Sunday, February 9, 2014

First Impressions for February

The last month has been very busy for me.  So most of my gaming happened after hours with some amazing solitaire designs.  I discovered John H Butterfield, and his amazing games D-Day at Omaha Beach and RAF: The Battle of Britain 1940.  I also finally tried my first Leader series game with Hornet Leader.  Plus along with all that, I managed to grab a copy of The Hunters pretty much the day before it was announced that it was out of stock.  Aside from those, the only other game which was new to me was Guts of Glory, which I already reviewed.

RAF: The Battle of Britain 1940


RAF has you playing as either the Royal Air Force or the Luftwaffe during the air war over Britain.  So far I've only played two sessions of this, both as the Royal Air Force.  The first was just sitting down for the introductory scenario where you only play the first raid day.  Losing horribly, but feeling confident I leaned a bit of the pacing of the game, I launched into the full campaign.  I have never been that blown away by a game before.  Over four evenings I battled the Luftwaffe.  I was losing pilots faster than I could get more, but I was slowly shooting down Luftwaffe fighters and bombers faster than they could be replaced.  Quite rapidly a turning point was reached, and the Luftwaffe was too drastically depleted to effectively raid any longer, right as I put my last good pilot back in the air.  A day later they gave up completely.

What shocked me more than anything about RAF was that the narrative I just described arose at all.  The playing space is cluttered on all sides with charts and holding boxes.  To look at the game gives you the impression that all you do is navigate a series of charts robotically.  But somehow, over the course of many hours, all those charts fell away.  The busyness of the play area completely vanished, and it was just me versus the Luftwaffe, locked in a struggle to the death.  I'm going to review this some day, but right now my initial impression is that if you enjoy solitaire wargames at all, you owe it to yourself to play the full campaign of RAF at least once.

D-Day at Omaha Beach


Once I played RAF, I knew I had to own the other readily available John H Butterfield design which is D-Day.  If the title wasn't descriptive enough, in D-Day you play the Americans landing at Omaha Beach, trying to secure it for further landings.  You'll be struggling with the tides sweeping your units out of position before they can land, mines, artillery, and withering fire from heavily entrenched Axis fortifications.

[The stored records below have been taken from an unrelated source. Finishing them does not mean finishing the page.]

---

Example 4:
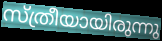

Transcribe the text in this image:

സ്ത്രീയായിരുന്നു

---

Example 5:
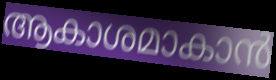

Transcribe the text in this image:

ആകാശമാകാൻ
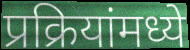
प्रक्रियांमध्ये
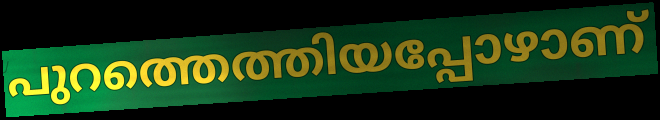
പുറത്തെത്തിയപ്പോഴാണ്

It definitely compares admirably to RAF, and they have different strengths and weaknesses.  For instance, I find the introductory scenario for D-Day much more enjoyable than the single raid day scenario for RAF.  D-Day is actually quite playable in a single sitting, as opposed to RAF which felt like it needs several days to really get through.

So far I've played the introductory scenario four times, and the full beach scenario once.  The introductory scenario is actually really well done, and represents roughly a quarter of the full game.  You only play half the turns, on only half the beach.  I think it's the easier half of the beach as well, but it could just be that I'm more familiar with it from having played the intro scenario so many times.

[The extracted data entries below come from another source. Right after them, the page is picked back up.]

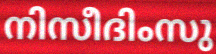
നിസീദിംസു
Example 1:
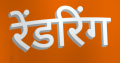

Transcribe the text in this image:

रेंडरिंग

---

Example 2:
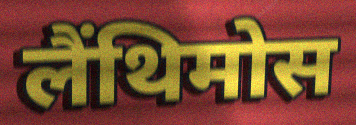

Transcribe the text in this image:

लैंथिमोस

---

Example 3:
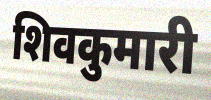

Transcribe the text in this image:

शिवकुमारी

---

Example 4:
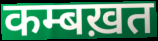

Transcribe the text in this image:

While D-Day isn't as epic in scope as RAF, it definitely fulfills my need for a solid hex and counter game of maneuvering.  Combat is diceless, but still incredibly engaging.  You have no idea what the composition of the German forces are until you try to engage them.  After that it's purely deterministic.  However things can get incredibly dicy depending on what you stumble into, and I find it has all the tension and excitement that combat with dice would have.  It very closely resembles a sort of chit pull combat resolution system.

The Hunters


I didn't spend much time with The Hunters.  Like RAF, my initial impression was that the game was nothing but navigating charts endlessly.  Sadly for me, it was unlike RAF in that all those charts never fell away into the background, so I could focus on the gameplay and narrative.  I only played it twice, and both U-Boat careers were painfully boring or anticlimactic.  My first U-Boat was one shotted by an aircraft in 1940, and my other U-Boat got stuck running the same Arctic Patrol from 1940 until it was sunk in 1943.  It was so incredibly boring finding convoy after convoy in the Arctic.  I began getting more reckless just because I wanted to get sunk to escape the monotony.  Maybe that was an accurate representation of the Arctic.  One day I'll return to The Hunters.  But perhaps not for a bit.

Hornet Leader


The last new game I tried was Hornet Leader.  I played the short, and then the long Iraq 1991 campaigns.  Hornet Leader definitely comes off as the most puzzle like solitaire game I've played.  You pick a target, and then try to figure out the perfect combination of pilots and munitions to crack it.  There is ample uncertainty.  You never know what enemy bandits will show up, especially since there is a 50/50 shot that each bandit you draw could be a blank.  Events will serve to mess with you pretty badly too.  Plus sometimes enemies just get a lucky shot off at you, or all your bombs just fail to roll good hits.  But the satisfaction of taking out a hard target is palpable, and I love the RPG feel to leveling up pilots.  So I'm definitely coming back to this one once D-Day is off my table.